U-Turn Diffusion
Hamidreza Behjoo, Michael Chertkov
TL;DR
This work analyzes how Ground Truth information is encoded in the Score Function of Score-Based Diffusion models and introduces U-Turn diffusion to shorten both forward and reverse dynamics while preserving detailed balance. By leveraging pre-trained score functions on ImageNet and CIFAR-10, the authors identify critical phase-transition times, Memorization Time $T_m$ and Speciation Time $T_s$, that govern when generated samples diverge from the initial GT and when they begin representing new classes. They develop a Gaussian-turn (G-Turn) framework and a set of quantitative tests (KS Gaussianity, SF-norm, U-Turn auto-correlation) to characterize these transitions, and they extend the approach to deterministic samplers. Across experiments, U-Turn demonstrates potential for more efficient sampling and provides new insights into non-Gaussianity, non-self-averaging behavior, and regime-dependent linearity of the score function, with practical implications for faster, flexible generative modeling.
Abstract
We investigate diffusion models generating synthetic samples from the probability distribution represented by the Ground Truth (GT) samples.

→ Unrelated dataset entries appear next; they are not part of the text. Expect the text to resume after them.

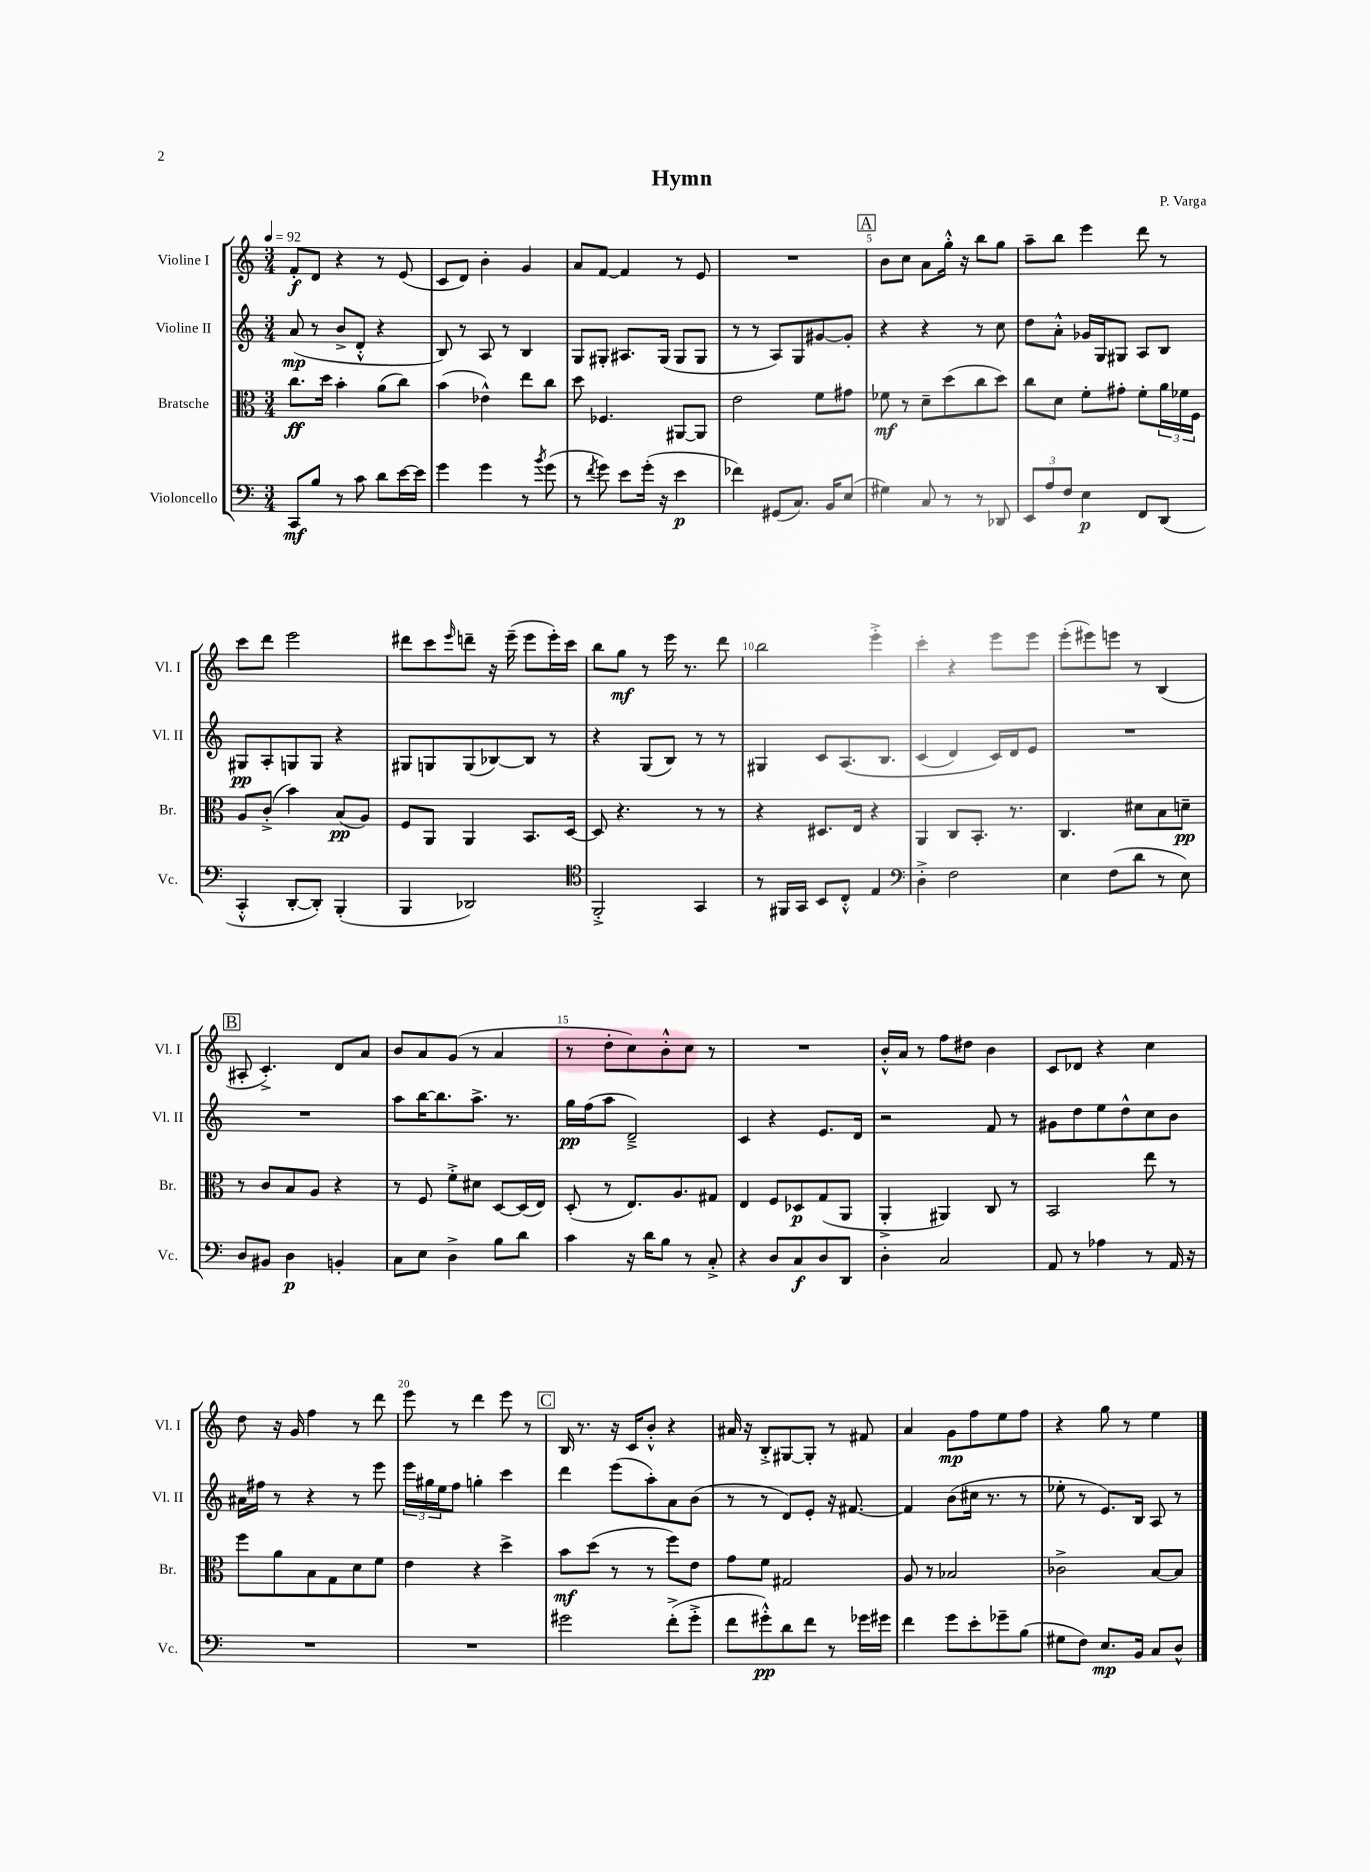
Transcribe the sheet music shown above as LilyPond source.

\header { title = "Hymn" composer = "P. Varga" }
<<
\new StaffGroup <<
\new Staff = "s0" \with { instrumentName = "Violine I" shortInstrumentName = "Vl. I" } {
    \clef treble \key c \major \numericTimeSignature \time 3/4 \tempo 4 = 92
    f'8-.\f d'8 r4 r8 e'8( |
    c'8 d'8) b'4-. g'4 |
    a'8 f'8~ f'4 r8 e'8 |
    R2. |
    \mark \markup { \box "A" } b'8 c''8 a'8 g''16-.-^ r16 b''8 g''8 |
    a''8-- b''8 e'''4 d'''8 r8 |
    c'''8 d'''8 e'''2 |
    dis'''8 c'''8 \grace { e'''16 } d'''8-- r16 e'''16--( e'''8 e'''16-.) c'''16 |
    b''8 g''8\mf r8 e'''16 r8. d'''8 |
    b''2 e'''4-.-> |
    c'''4-. r4 e'''8 e'''8 |
    e'''8-.( eis'''8) e'''8 r8 b4( |
    \mark \markup { \box "B" } ais8-. c'4.-.->) d'8 a'8 |
    b'8 a'8 g'8( r8 a'4 |
    r8 d''8-. c''8) b'8-.-^ c''8 r8 |
    R2. |
    b'16-.-^ a'16 r8 f''8 dis''8 b'4 |
    c'8 des'8 r4 c''4 |
    d''8 r16 g'16 f''4 r8 d'''8 |
    e'''8 r8 d'''4 e'''8 r8 |
    \mark \markup { \box "C" } b16 r8. r16 c'16 b'8-.-^ r4 |
    ais'16 r16 b8-.-> gis8~ gis8-. r8 fis'8 |
    a'4 g'8\mp f''8 e''8 f''8 |
    r4 g''8 r8 e''4 \bar "|." |
}
\new Staff = "s1" \with { instrumentName = "Violine II" shortInstrumentName = "Vl. II" } {
    \clef treble \key c \major \numericTimeSignature \time 3/4
    a'8\mp( r8 b'8-> d'8-.-^ r4 |
    b8) r8 a8 r8 b4 |
    g8 gis8-. ais8. gis16( gis8 gis8 |
    r8 r8 a8) g8 gis'8~ gis'8-. |
    \mark \markup { \box "A" } r4 r4 r8 c''8 |
    d''8 a'8-.-^ ges'16 g16 gis8 a8 b8 |
    gis8\pp a8-. g8 g8 r4 |
    gis8 g8 g8( bes8~) bes8 r8 |
    r4 g8( b8) r8 r8 |
    gis4 c'8 a8.\( b8. |
    c'4( d'4) c'16\) d'16 e'8 |
    R2. |
    \mark \markup { \box "B" } R2. |
    a''8 b''16~ b''8. a''8.-> r8. |
    g''16\pp f''16( a''8 d'2--->) |
    c'4 r4 e'8. d'16 |
    r2 f'8 r8 |
    gis'8 d''8 e''8 d''8-^ c''8 b'8 |
    ais'16 fis''16 r8 r4 r8 e'''8 |
    \tuplet 3/2 { e'''16 gis''16 e''16 } f''8 g''4-. c'''4 |
    \mark \markup { \box "C" } d'''4 e'''8( a''8-.) a'8 b'8( |
    r8 r8 d'8) e'8-. r16 fis'8.~ |
    fis'4 b'8( cis''16 r8. r8 |
    ees''8-. r8 e'8.) b16 a8 r8 \bar "|." |
}
\new Staff = "s2" \with { instrumentName = "Bratsche" shortInstrumentName = "Br." } {
    \clef alto \key c \major \numericTimeSignature \time 3/4
    c''8.\ff d''16 b'4-. a'8( c''8) |
    b'4( ees'4-^) e''8 c''8 |
    d''8 fes4. ais,8~ ais,8 |
    e'2 f'8 gis'8 |
    \mark \markup { \box "A" } fes'8\mf r8 d'8-- d''8( c''8 d''8) |
    c''8 d'8 f'8-. gis'8-. f'8-. \tuplet 3/2 { a'16 fes'16 f16 } |
    a8 c'8-.->( b'4) b8\pp( a8) |
    f8 a,8 a,4 b,8. d16~ |
    d8 r4. r8 r8 |
    r4 dis8. e16 r4 |
    a,4 c8 b,8.-. r8. |
    c4. dis'8 b8 d'8--\pp |
    \mark \markup { \box "B" } r8 c'8 b8 a8 r4 |
    r8 f8 f'8-.-> dis'8 d8~ d16( e16) |
    d8-.( r8 e8.) a8. gis8 |
    e4 f8 des8\p g8( a,8 |
    a,4-.-> ais,4) c8 r8 |
    b,2 e''8 r8 |
    f''8 a'8 b8 g8 d'8 f'8 |
    e'4 r4 d''4-> |
    \mark \markup { \box "C" } b'8\mf d''8( r8 r8 f''8) e'8 |
    g'8 f'8 gis2 |
    a8 r8 bes2 |
    ces'2-> b8~ b8 \bar "|." |
}
\new Staff = "s3" \with { instrumentName = "Violoncello" shortInstrumentName = "Vc." } {
    \clef bass \key c \major \numericTimeSignature \time 3/4
    c,8\mf b8 r8 c'8 d'8 e'16~ e'16 |
    g'4 g'4 r8 \acciaccatura { b'8 } g'8( |
    r8 \acciaccatura { f'8 } g'8) e'8 g'16-.( r16 e'4\p |
    fes'4) gis,8( c8.) b,16 e8( |
    \mark \markup { \box "A" } gis4) c8 r8 r8 des,8 |
    \tuplet 3/2 { e,8 a8 f8 } e4\p f,8 d,8( |
    c,4-.-^ d,8~-. d,8-.) b,,4-.( |
    b,,4 des,2) |
    \clef tenor f,2-.-> g,4 |
    r8 fis,16 g,16 b,8 c8-.-^ e4 |
    \clef bass d4-.-> f2 |
    e4 f8( d'8 r8 e8) |
    \mark \markup { \box "B" } d8 bis,8 d4\p b,4-. |
    c8 e8 d4-> b8 d'8 |
    c'4 r16 d'16 b8 r8 c8-.-> |
    r4 d8 c8\f d8 d,8 |
    d4-. c2 |
    a,8 r8 aes4 r8 a,16 r16 |
    R2. |
    R2. |
    \mark \markup { \box "C" } gis'2 f'8-.->( gis'8-.-> |
    f'8 gis'8-.-^\pp) d'8 f'8 r8 ges'16 gis'16 |
    f'4 g'8 e'8-. ges'8-- b8( |
    gis8 f8) e8.\mp b,16 c8 d8-^ \bar "|." |
}
>>
>>
\layout { \context { \Score \override BarNumber.break-visibility = ##(#f #t #t) barNumberVisibility = #(every-nth-bar-number-visible 5) } }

We focus on how GT sample information is encoded in the Score Function (SF), computed (not simulated) from the Wiener-Ito (WI) linear forward process in the artifical time $t\in [0\to \infty]$, and then used as a nonlinear drift in the simulated WI reverse process with $t\in [\infty\to 0]$. We propose U-Turn diffusion, an augmentation of a pre-trained diffusion model, which shortens the forward and reverse processes to $t\in [0\to T_u]$ and $t\in [T_u\to 0]$. The U-Turn reverse process is initialized at $T_u$ with a sample from the probability distribution of the forward process (initialized at $t=0$ with a GT sample) ensuring a detailed balance relation between the shorten forward and reverse processes. Our experiments on the class-conditioned SF of the ImageNet dataset and the multi-class, single SF of the CIFAR-10 dataset reveal a critical Memorization Time $ T_m $, beyond which generated samples diverge from the GT sample used to initialize the U-Turn scheme, and a Speciation Time $ T_s $, where for $ T_u > T_s > T_m $, samples begin representing different classes. We further examine the role of SF non-linearity through a Gaussian Test, comparing empirical and Gaussian-approximated U-Turn auto-correlation functions, and showing that the SF becomes effectively affine for $ t > T_s $, and approximately affine for $t\in [T_m,T_s]$.